Saved data entries:
Segment Open

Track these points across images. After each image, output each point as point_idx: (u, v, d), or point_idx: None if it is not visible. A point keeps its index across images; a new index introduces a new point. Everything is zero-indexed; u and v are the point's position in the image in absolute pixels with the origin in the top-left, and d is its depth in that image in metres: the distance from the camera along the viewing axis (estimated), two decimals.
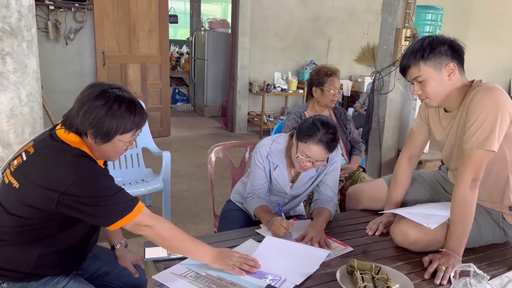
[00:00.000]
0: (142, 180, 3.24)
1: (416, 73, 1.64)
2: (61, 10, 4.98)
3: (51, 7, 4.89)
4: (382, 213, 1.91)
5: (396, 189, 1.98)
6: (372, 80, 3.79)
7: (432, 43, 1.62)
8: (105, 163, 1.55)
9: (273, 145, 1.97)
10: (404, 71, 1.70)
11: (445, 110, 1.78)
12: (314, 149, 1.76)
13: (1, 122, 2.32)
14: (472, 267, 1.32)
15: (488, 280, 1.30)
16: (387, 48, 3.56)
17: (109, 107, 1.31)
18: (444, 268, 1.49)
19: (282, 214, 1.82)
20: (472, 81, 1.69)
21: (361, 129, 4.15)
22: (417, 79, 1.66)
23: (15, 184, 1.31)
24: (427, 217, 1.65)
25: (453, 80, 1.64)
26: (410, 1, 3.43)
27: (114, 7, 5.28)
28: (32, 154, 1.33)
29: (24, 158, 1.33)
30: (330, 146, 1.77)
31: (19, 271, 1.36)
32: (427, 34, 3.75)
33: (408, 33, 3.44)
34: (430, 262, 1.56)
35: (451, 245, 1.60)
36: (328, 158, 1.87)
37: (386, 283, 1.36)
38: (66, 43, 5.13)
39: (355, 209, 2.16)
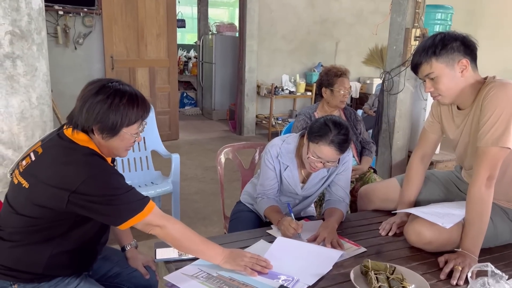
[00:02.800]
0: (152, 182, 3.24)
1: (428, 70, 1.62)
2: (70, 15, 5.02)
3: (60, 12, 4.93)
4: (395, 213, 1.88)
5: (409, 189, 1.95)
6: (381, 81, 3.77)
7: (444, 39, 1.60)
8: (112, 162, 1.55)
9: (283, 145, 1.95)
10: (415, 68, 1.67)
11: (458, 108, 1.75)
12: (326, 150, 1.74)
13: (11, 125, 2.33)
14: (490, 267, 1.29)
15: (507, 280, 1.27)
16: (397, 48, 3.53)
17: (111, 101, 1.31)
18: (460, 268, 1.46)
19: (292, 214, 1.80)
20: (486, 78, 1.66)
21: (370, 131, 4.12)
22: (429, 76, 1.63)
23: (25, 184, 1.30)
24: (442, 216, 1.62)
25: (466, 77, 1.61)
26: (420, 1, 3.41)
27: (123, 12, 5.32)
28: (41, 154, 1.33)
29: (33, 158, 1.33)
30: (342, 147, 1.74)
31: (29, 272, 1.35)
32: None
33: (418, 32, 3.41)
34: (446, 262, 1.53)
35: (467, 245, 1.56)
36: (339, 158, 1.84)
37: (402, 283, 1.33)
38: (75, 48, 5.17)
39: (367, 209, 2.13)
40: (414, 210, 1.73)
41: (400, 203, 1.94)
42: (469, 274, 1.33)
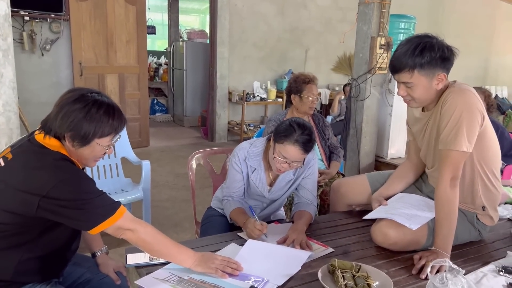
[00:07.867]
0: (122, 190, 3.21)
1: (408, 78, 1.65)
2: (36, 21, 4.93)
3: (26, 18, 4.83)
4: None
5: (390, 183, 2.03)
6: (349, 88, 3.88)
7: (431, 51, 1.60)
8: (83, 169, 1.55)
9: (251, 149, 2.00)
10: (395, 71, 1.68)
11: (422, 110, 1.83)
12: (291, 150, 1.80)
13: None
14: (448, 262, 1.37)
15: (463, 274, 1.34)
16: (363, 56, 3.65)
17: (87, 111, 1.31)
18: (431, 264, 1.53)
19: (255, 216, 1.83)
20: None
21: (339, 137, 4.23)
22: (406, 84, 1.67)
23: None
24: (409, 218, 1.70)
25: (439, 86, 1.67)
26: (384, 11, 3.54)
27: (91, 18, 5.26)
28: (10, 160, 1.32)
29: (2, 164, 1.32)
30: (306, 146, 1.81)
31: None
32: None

Segment Closed

REQUIRED ACTION: Omit all images when repeating the data above exactly.

TASK OUTPUT:
Track these points across images. After each image, output each point as point_idx: (u, v, d), or point_idx: None if it is not visible. A point keeps its index across images; a new index introduces a new point. Everything is zero-indexed; u and v are the point's position in the image in absolute pixels with the origin in the top-left, and d is its depth in that image in metres: the distance from the camera along the viewing axis (estimated), two decimals.
[00:00.000]
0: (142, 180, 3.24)
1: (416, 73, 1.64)
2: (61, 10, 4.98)
3: (51, 7, 4.89)
4: (382, 213, 1.91)
5: (396, 189, 1.98)
6: (372, 80, 3.79)
7: (432, 43, 1.62)
8: (105, 163, 1.55)
9: (273, 145, 1.97)
10: (404, 71, 1.70)
11: (445, 110, 1.78)
12: (314, 149, 1.76)
13: (1, 122, 2.32)
14: (472, 267, 1.32)
15: (488, 280, 1.30)
16: (387, 48, 3.56)
17: (109, 107, 1.31)
18: (444, 268, 1.49)
19: (282, 214, 1.82)
20: (472, 81, 1.69)
21: (361, 129, 4.15)
22: (417, 79, 1.66)
23: (15, 184, 1.31)
24: (427, 217, 1.65)
25: (453, 80, 1.64)
26: (410, 1, 3.43)
27: (114, 7, 5.28)
28: (32, 154, 1.33)
29: (24, 158, 1.33)
30: (330, 146, 1.77)
31: (19, 271, 1.36)
32: (427, 34, 3.75)
33: (408, 33, 3.44)
34: (430, 262, 1.56)
35: (451, 245, 1.60)
36: (328, 158, 1.87)
37: (386, 283, 1.36)
38: (66, 43, 5.13)
39: (355, 209, 2.16)
[00:02.800]
0: (152, 182, 3.24)
1: (428, 70, 1.62)
2: (70, 15, 5.02)
3: (60, 12, 4.93)
4: (395, 213, 1.88)
5: (409, 189, 1.95)
6: (381, 81, 3.77)
7: (444, 39, 1.60)
8: (112, 162, 1.55)
9: (283, 145, 1.95)
10: (415, 68, 1.67)
11: (458, 108, 1.75)
12: (326, 150, 1.74)
13: (11, 125, 2.33)
14: (490, 267, 1.29)
15: (507, 280, 1.27)
16: (397, 48, 3.53)
17: (111, 101, 1.31)
18: (460, 268, 1.46)
19: (292, 214, 1.80)
20: (486, 78, 1.66)
21: (370, 131, 4.12)
22: (429, 76, 1.63)
23: (25, 184, 1.30)
24: (442, 216, 1.62)
25: (466, 77, 1.61)
26: (420, 1, 3.41)
27: (123, 12, 5.32)
28: (41, 154, 1.33)
29: (33, 158, 1.33)
30: (342, 147, 1.74)
31: (29, 272, 1.35)
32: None
33: (418, 32, 3.41)
34: (446, 262, 1.53)
35: (467, 245, 1.56)
36: (339, 158, 1.84)
37: (402, 283, 1.33)
38: (75, 48, 5.17)
39: (367, 209, 2.13)
40: (414, 210, 1.73)
41: (400, 203, 1.94)
42: (469, 274, 1.33)
[00:07.867]
0: (122, 190, 3.21)
1: (408, 78, 1.65)
2: (36, 21, 4.93)
3: (26, 18, 4.83)
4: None
5: (390, 183, 2.03)
6: (349, 88, 3.88)
7: (431, 51, 1.60)
8: (83, 169, 1.55)
9: (251, 149, 2.00)
10: (395, 71, 1.68)
11: (422, 110, 1.83)
12: (291, 150, 1.80)
13: None
14: (448, 262, 1.37)
15: (463, 274, 1.34)
16: (363, 56, 3.65)
17: (87, 111, 1.31)
18: (431, 264, 1.53)
19: (255, 216, 1.83)
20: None
21: (339, 137, 4.23)
22: (406, 84, 1.67)
23: None
24: (409, 218, 1.70)
25: (439, 86, 1.67)
26: (384, 11, 3.54)
27: (91, 18, 5.26)
28: (10, 160, 1.32)
29: (2, 164, 1.32)
30: (306, 146, 1.81)
31: None
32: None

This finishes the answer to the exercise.